Objective Lens – For coyote hunting, try to get the largest objective lens possible, since it will increase your range of sight. The bigger the lens, the easier it will be to find and aim at your target from a distance, even with the increased motion of coyotes. Try to get a scope with an objective lens of no less than 40mm.
Reticle – Because coyotes are most active during the twilight and night hours, make sure you have illuminated reticles on your scope. Keep it simple with crosshairs or mil dot, nothing to too fancy, since your target isn’t large and too much clutter on your scope can cause more problems than it solves.
6 Good Starter Guns
The Savage Axis bolt-action rifle comes in a variety of chamberings excellent for coyote hunting. It can be combined with a number of bullet and scope types to make a solid, inexpensive coyote hunting option.
Cost: about $389.00
Check it out at savagearms.com.
This American-made bolt-action rifle is lightweight and durable, making it a good choice for a coyote rifle. You can get a variety of options, including all-weather and compact, based on your individual location and needs. Make sure to tend towards smaller calibers when purchasing, since Ruger American Rifles have a wider ranges of chambering options.
Cost: about $489.00
Visit galleryofguns.com for more info
A great flat-trajectory option, this gun packs a great punch for a lightweight gun. High accuracy and a powerful shot make this a good option for longer range coyote hunting.
Cost: about $649.00
Explore at weatherby.com
Like the title claims, this lightweight camouflage rifle is compact and easy to haul around, making it a great option for longer hunts or hunts in more difficult terrain. The Ranchland model can also come pre-fit with a good varmint hunting scope for an additional $110.

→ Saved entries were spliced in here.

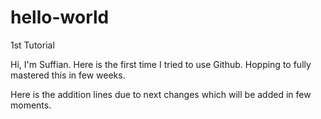 # hello-world
1st Tutorial


Hi, I'm Suffian. Here is the first time I tried to use Github. Hopping to fully mastered this in few weeks.


Here is the addition lines due to next changes which will be added in few moments.
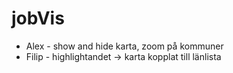 # jobVis

* Alex - show and hide karta, zoom på kommuner
* Filip - highlightandet -> karta kopplat till länlista
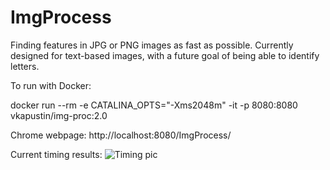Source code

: # ImgProcess
Finding features in JPG or PNG images as fast as possible.  Currently designed for text-based images, with a future goal of being able to identify letters.

To run with Docker:

docker run --rm -e CATALINA_OPTS="-Xms2048m" -it -p 8080:8080 vkapustin/img-proc:2.0

Chrome webpage: http://localhost:8080/ImgProcess/


Current timing results:
![Timing pic](https://i.imgur.com/G5W63TR.png)




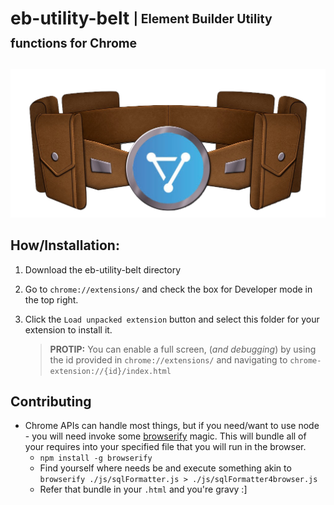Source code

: # eb-utility-belt <sub><sup>| Element Builder Utility functions for Chrome </sup></sub>

![eb-belt](https://github.com/cloud-elements/eb-utility-belt/blob/master/resources/eb-belt.png?raw=true)

## How/Installation:
1. Download the eb-utility-belt directory
1. Go to `chrome://extensions/` and check the box for Developer mode in the top right.
1. Click the `Load unpacked extension` button and select this folder for your extension to install it.

    > __PROTIP:__ You can enable a full screen, (_and debugging_) by using the id provided in `chrome://extensions/` and navigating to `chrome-extension://{id}/index.html`

## Contributing
- Chrome APIs can handle most things, but if you need/want to use node - you will need invoke some [browserify](https://github.com/browserify/browserify) magic. This will bundle all of your requires into your specified file that you will run in the browser. 
    - `npm install -g browserify`
    - Find yourself where needs be and execute something akin to `browserify ./js/sqlFormatter.js > ./js/sqlFormatter4browser.js`
    - Refer that bundle in your `.html` and you're gravy :]
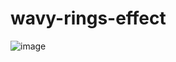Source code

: # wavy-rings-effect
![image](https://i.pinimg.com/originals/7d/3e/e4/7d3ee487e89c65563ba14bc10648e1ba.png)
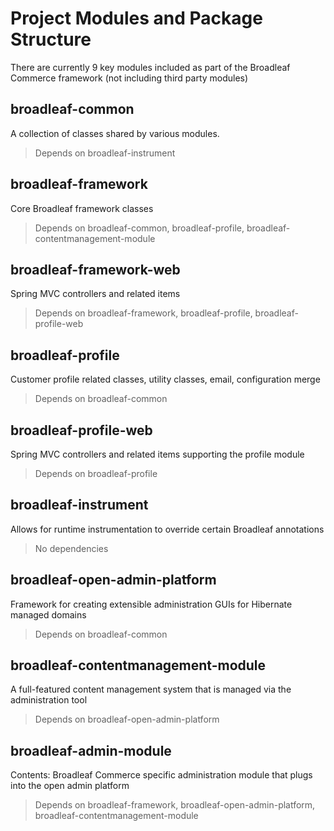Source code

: # Project Modules and Package Structure

There are currently 9 key modules included as part of the Broadleaf Commerce framework (not including third party modules)

## broadleaf-common
A collection of classes shared by various modules. 
> Depends on broadleaf-instrument

## broadleaf-framework
Core Broadleaf framework classes
> Depends on broadleaf-common, broadleaf-profile, broadleaf-contentmanagement-module

## broadleaf-framework-web
Spring MVC controllers and related items
> Depends on broadleaf-framework, broadleaf-profile, broadleaf-profile-web

## broadleaf-profile
Customer profile related classes, utility classes, email, configuration merge
> Depends on broadleaf-common

## broadleaf-profile-web
Spring MVC controllers and related items supporting the profile module
> Depends on broadleaf-profile

## broadleaf-instrument
Allows for runtime instrumentation to override certain Broadleaf annotations 
> No dependencies

## broadleaf-open-admin-platform
Framework for creating extensible administration GUIs for Hibernate managed domains
> Depends on broadleaf-common

## broadleaf-contentmanagement-module
A full-featured content management system that is managed via the administration tool
> Depends on broadleaf-open-admin-platform

## broadleaf-admin-module
Contents: Broadleaf Commerce specific administration module that plugs into the open admin platform
> Depends on broadleaf-framework, broadleaf-open-admin-platform, broadleaf-contentmanagement-module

Cost: about $652.00 (without the scope)
Check out legacysports.com for options
A slightly bigger, more solid gun, the Mossberg MVP Series Varmint Rifle is a good option for those who usually hunt larger game. This gun can be fitted with a good 50mm scope at purchase, but make sure you’re looking at the .204 caliber option, since some of the larger calibers can be damaging to pelts.
Cost: about $754.00
More information at mossberg.com
Remington Model 700 SPS Tactical
The Remington Model 700 SPS Tactical consistently tops the charts and reviews for coyote hunting. Simple and elegant, this gun is a tack driver, providing a steady, smooth shot that gets the job done. While slightly more expensive, the general consensus among coyote hunters is that this gun is worth the extra money in its ease of use an accuracy.
Cost: about $788.00
Find it at remington.com
Of course, there are hundreds of other small-caliber flat-shooting guns that will work for coyote hunting, and even your regular deer-hunting equipment can work in a pinch. Take some time do do your research and figure out which options are best for you – you may find that lighter weight or increased stability is more important to you than a large scope or small caliber. Each hunter is different, and it may take some time to find the gun that is right for you.
Once you have your gun, it’s time to head for the hills (or the plains, as the case may be)! For some good tips and tricks on coyote hunting, check out this article by Field & Stream or this crash course in coyote hunting from Outdoor Life. A good gun is only the first step; make sure you know your hunting license laws, coyote calls, setup, and strategy before you start. With the right preparation and a little patience, you’ll be a professional predator hunter in no time.